(Document section)

Fox 2000\'s Gabler is a firm believer in Gomez\'s talent, noting that she carries herself in a manner of "actresses who have built careers in feature films, like Dakota Fanning."

"Among young actresses in movies that have a pop presence she stands out," Gabler says. "She has a special quality in that she just doesn\'t -- and this is no disrespect to anyone else -- work out of just a sitcom style of comedy. There\'s a bit of self-deprecation, and she shows vulnerability. She\'s also able to do serious themes."

In the social media universe, Gomez is already a superstar. She has nearly 6 million Twitter followers and 20.5 million "likes" on Facebook. While those numbers are below those of her boyfriend Justin Bieber -- 10 million and 28.6 million, respectively -- she is the Internet queen of Disney. On Twitter, Demi Lovato is followed by 3.3 million and Joe Jonas by 2 million. On Facebook Cyrus counts 13.9 million likes; the Jonas Brothers, 8.7 million.

  "The key to Facebook is \'like\' and Selena has the highest likability of any artist we have ever worked with. It crosses over into all of her business," Konowitch says. "It\'s a gift. And she has it at a level that is remarkable." On Vevo, her video for "Who Says," posted in March, has been watched more than 37 million times. The clip for "Naturally," the first single of her career, has been viewed 104 million times and "A Year Without Rain" has been clicked on nearly 68 million times.

Gomez also recently lit up the Internet when photos from her vacation with Bieber were posted just days after the couple shared their first public kiss at the May 24 Billboard Music Awards. Compared with the nude shots of "High School Musical" star Vanessa Hudgens and Cyrus\' bong photos, the Gomez-Bieber pictures were child\'s play. Gomez takes it in stride.

"I have a love-hate relationship with the Internet," Gomez says, noting she does all of her own tweets. "I don\'t like it in general -- it\'s vicious. But it\'s also incredible that I can connect with fans, because I love to hear their feedback and let them know about my life."

(End Document section)
(Recorded information)

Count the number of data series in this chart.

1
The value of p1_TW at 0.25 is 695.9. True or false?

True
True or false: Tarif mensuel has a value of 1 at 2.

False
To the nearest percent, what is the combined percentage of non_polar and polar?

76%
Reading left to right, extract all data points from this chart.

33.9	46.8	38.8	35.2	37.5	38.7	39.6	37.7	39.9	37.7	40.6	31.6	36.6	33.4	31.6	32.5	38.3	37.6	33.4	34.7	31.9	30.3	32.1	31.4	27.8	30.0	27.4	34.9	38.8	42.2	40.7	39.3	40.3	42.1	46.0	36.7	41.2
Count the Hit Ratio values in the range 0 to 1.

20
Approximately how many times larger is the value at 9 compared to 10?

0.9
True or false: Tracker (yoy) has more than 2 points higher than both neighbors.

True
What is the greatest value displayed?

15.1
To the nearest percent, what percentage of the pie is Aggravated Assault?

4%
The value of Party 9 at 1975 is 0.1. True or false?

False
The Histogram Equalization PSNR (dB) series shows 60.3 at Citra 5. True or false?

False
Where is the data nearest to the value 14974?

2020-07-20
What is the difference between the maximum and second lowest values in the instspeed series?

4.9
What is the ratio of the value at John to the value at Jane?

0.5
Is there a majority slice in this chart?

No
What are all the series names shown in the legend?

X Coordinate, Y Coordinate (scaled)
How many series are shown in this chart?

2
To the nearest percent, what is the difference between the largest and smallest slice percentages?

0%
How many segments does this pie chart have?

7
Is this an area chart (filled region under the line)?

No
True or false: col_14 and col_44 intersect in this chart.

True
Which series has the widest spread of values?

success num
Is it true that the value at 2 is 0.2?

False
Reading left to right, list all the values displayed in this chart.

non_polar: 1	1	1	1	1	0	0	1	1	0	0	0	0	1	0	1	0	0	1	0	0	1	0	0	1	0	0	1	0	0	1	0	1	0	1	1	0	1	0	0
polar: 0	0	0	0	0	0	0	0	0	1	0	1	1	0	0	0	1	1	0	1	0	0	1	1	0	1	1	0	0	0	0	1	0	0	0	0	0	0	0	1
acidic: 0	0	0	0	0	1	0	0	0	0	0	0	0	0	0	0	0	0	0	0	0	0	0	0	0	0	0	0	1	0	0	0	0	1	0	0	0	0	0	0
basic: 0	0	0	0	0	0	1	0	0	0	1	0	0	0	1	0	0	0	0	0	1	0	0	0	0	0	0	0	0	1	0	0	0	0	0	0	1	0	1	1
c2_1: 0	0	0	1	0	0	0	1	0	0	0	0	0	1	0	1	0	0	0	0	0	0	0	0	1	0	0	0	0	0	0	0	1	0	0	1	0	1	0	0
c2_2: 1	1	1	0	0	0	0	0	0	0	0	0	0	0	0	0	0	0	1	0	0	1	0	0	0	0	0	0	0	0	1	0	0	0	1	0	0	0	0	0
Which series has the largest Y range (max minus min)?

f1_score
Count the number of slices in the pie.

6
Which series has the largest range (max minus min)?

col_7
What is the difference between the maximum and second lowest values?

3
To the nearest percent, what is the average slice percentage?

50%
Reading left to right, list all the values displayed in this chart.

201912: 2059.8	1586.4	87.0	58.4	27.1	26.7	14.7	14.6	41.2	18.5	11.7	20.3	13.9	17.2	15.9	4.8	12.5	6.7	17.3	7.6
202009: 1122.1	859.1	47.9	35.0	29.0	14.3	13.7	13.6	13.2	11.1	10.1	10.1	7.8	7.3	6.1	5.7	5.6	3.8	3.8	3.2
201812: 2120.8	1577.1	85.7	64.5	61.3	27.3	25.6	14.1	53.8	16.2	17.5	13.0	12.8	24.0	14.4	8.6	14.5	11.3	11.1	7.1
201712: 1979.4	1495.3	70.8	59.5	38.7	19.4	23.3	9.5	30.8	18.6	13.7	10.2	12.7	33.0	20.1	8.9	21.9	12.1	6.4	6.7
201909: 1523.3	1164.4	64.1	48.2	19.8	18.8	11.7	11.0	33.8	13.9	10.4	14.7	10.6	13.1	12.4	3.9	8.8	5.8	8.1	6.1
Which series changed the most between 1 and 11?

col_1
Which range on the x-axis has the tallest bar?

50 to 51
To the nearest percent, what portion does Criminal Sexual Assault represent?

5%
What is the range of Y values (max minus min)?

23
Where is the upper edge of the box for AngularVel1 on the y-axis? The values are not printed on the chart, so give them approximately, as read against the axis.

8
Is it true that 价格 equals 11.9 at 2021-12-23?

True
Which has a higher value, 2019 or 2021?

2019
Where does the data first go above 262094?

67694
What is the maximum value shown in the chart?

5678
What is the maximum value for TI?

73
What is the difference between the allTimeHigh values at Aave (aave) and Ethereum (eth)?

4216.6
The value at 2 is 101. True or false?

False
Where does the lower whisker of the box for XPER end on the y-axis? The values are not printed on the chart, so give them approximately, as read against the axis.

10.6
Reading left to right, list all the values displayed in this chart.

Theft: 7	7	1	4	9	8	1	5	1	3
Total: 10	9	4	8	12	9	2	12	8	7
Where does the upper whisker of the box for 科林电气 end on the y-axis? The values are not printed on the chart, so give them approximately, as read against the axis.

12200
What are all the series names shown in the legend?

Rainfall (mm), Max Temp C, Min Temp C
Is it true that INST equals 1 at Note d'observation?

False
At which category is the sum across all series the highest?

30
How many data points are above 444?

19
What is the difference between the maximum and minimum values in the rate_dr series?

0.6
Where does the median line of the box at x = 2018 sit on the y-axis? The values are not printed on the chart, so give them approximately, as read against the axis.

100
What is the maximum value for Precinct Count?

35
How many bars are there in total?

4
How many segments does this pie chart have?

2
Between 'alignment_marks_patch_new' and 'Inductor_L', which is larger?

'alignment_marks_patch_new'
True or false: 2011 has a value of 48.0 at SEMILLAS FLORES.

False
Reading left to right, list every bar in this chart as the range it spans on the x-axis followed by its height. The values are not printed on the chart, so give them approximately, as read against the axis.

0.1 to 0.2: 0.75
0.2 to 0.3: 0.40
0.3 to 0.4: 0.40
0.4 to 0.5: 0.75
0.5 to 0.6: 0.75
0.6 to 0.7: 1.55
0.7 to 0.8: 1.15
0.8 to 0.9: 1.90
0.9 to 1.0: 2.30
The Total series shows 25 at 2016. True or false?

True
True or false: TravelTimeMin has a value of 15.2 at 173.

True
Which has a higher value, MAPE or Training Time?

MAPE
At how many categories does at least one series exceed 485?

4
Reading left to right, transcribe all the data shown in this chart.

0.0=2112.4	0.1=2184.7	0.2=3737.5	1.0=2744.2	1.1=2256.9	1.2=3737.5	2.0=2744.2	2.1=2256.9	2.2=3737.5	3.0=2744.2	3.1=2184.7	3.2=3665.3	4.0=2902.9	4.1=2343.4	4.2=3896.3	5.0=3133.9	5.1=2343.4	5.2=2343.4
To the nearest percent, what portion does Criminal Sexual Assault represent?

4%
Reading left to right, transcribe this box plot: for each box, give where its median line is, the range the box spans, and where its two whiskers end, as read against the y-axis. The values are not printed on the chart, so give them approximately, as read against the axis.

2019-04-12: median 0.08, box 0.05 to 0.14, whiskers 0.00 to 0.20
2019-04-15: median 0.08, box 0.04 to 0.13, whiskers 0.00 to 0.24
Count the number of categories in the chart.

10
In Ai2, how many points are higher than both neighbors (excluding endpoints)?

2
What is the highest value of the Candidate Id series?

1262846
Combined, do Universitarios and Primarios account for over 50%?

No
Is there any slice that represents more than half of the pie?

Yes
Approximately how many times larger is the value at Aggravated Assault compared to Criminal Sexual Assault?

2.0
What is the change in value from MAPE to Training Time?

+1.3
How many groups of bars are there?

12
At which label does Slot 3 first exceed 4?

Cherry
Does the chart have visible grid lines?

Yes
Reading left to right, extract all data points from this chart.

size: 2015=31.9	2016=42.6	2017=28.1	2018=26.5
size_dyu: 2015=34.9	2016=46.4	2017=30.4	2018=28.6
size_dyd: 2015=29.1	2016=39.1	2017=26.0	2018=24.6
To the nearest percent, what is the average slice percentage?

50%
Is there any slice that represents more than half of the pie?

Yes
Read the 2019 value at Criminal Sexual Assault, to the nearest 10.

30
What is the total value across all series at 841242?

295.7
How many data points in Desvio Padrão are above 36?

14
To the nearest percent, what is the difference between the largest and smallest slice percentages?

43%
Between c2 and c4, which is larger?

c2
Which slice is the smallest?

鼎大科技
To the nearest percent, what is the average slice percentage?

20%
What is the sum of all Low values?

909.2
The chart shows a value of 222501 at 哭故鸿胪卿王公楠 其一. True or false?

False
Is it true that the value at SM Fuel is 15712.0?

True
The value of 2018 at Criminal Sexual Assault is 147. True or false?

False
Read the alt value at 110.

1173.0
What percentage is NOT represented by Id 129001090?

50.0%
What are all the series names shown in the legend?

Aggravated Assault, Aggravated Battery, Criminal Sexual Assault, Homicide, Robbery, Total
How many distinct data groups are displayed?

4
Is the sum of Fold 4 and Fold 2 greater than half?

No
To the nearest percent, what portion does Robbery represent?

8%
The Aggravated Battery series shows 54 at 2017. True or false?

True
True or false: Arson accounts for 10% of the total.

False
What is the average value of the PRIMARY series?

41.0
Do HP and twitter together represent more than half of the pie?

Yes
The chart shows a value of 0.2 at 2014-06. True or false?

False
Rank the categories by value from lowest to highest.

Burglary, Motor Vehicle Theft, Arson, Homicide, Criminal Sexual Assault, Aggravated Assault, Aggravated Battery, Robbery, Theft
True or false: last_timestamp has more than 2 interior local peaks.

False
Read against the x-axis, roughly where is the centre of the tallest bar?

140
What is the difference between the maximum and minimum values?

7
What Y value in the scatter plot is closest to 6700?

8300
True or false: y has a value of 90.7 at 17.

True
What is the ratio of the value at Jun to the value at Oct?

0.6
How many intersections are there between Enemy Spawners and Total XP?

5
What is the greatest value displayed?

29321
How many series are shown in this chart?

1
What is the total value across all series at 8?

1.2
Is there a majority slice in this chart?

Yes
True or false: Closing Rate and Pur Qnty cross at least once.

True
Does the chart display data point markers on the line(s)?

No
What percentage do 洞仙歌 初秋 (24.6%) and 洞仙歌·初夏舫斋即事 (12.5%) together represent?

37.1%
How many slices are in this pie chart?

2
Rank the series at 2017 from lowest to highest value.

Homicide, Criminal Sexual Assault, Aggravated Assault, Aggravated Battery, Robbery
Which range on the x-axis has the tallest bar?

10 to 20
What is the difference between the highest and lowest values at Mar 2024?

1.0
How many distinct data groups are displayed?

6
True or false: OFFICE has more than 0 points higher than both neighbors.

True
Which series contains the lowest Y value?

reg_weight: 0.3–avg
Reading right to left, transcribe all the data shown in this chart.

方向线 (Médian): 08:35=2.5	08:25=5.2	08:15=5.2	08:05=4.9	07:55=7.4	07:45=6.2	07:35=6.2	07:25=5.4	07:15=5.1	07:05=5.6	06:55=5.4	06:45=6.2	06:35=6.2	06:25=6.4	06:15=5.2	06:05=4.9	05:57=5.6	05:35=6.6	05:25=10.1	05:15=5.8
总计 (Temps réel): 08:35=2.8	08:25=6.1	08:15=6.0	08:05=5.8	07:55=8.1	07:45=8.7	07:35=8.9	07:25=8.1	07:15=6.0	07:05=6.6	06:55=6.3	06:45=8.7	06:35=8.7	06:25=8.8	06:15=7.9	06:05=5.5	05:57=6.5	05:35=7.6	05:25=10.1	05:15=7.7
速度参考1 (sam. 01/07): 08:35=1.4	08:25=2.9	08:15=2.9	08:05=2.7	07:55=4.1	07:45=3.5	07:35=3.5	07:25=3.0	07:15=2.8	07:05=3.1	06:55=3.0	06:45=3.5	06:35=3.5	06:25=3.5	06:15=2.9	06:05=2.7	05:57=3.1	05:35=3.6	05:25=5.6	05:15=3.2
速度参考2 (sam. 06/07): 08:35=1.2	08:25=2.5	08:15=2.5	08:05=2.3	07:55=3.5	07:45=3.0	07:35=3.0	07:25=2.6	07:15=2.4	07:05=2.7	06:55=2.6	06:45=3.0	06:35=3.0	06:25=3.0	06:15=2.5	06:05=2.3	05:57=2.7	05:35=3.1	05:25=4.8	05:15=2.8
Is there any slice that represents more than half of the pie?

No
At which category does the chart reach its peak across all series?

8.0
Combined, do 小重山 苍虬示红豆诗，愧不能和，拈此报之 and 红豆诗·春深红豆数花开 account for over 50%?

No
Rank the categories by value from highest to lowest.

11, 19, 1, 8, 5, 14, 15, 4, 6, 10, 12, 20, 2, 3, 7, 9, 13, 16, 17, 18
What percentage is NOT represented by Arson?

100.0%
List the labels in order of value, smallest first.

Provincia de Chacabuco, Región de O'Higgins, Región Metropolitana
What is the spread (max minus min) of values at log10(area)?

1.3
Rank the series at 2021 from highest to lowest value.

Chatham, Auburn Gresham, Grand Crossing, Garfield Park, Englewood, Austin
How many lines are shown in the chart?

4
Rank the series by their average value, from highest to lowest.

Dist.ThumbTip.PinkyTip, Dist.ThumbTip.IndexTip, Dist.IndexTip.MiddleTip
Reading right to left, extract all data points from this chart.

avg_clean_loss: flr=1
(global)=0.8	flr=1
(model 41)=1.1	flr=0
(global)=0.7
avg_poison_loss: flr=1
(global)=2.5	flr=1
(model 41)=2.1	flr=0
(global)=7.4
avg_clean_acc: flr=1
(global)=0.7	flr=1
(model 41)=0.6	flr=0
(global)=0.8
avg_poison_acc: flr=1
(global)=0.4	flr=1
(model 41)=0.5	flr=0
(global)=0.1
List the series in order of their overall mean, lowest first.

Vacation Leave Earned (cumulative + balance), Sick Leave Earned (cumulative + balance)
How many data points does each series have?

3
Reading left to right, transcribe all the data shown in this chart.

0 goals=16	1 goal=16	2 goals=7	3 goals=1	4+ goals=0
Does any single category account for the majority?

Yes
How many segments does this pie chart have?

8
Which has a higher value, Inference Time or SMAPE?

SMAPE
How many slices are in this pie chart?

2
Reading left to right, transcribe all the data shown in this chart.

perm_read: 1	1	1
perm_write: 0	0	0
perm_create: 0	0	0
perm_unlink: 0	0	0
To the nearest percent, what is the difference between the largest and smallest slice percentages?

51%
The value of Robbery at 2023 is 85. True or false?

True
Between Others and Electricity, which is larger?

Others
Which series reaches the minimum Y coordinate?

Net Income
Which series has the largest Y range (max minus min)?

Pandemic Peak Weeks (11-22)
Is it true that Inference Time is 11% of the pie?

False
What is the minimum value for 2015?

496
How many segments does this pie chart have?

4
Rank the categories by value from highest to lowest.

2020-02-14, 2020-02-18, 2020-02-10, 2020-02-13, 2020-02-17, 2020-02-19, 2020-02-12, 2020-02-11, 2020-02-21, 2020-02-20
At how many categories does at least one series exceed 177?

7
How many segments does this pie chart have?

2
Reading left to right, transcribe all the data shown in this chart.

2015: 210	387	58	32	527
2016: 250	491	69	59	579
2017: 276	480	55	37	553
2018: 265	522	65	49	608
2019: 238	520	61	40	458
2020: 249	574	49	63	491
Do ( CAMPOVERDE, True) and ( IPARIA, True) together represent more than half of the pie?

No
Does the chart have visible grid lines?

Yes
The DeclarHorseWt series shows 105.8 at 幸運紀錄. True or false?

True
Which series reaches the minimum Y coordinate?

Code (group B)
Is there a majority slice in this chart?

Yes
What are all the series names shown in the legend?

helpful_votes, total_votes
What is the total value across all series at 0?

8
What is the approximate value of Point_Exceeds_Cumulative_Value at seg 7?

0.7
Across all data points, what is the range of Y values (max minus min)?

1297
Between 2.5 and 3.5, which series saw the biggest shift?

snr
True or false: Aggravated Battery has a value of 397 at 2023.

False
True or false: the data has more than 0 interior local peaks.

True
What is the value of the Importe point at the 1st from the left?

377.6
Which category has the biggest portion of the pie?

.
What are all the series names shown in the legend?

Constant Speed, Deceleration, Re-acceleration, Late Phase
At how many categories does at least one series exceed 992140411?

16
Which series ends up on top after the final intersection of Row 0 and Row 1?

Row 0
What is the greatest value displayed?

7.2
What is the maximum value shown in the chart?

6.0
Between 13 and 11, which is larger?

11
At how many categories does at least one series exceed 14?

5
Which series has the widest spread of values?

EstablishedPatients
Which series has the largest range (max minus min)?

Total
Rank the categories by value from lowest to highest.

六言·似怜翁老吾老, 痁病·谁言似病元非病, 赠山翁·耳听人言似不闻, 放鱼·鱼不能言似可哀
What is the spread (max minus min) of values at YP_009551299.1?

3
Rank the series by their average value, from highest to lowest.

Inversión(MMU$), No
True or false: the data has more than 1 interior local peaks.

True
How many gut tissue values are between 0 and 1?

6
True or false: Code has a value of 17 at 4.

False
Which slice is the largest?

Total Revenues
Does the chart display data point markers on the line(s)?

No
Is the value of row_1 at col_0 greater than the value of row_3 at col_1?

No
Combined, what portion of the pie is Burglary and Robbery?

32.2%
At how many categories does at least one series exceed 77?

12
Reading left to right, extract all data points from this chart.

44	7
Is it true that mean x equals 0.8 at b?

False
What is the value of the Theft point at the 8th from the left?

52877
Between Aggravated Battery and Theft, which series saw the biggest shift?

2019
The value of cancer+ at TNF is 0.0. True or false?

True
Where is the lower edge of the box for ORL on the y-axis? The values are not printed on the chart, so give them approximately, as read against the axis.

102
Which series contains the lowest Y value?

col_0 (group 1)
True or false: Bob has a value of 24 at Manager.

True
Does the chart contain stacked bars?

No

(End Recorded information)

According to the text about Selena Gomez, how many times has the clip for "Naturally" been viewed?

104 million times.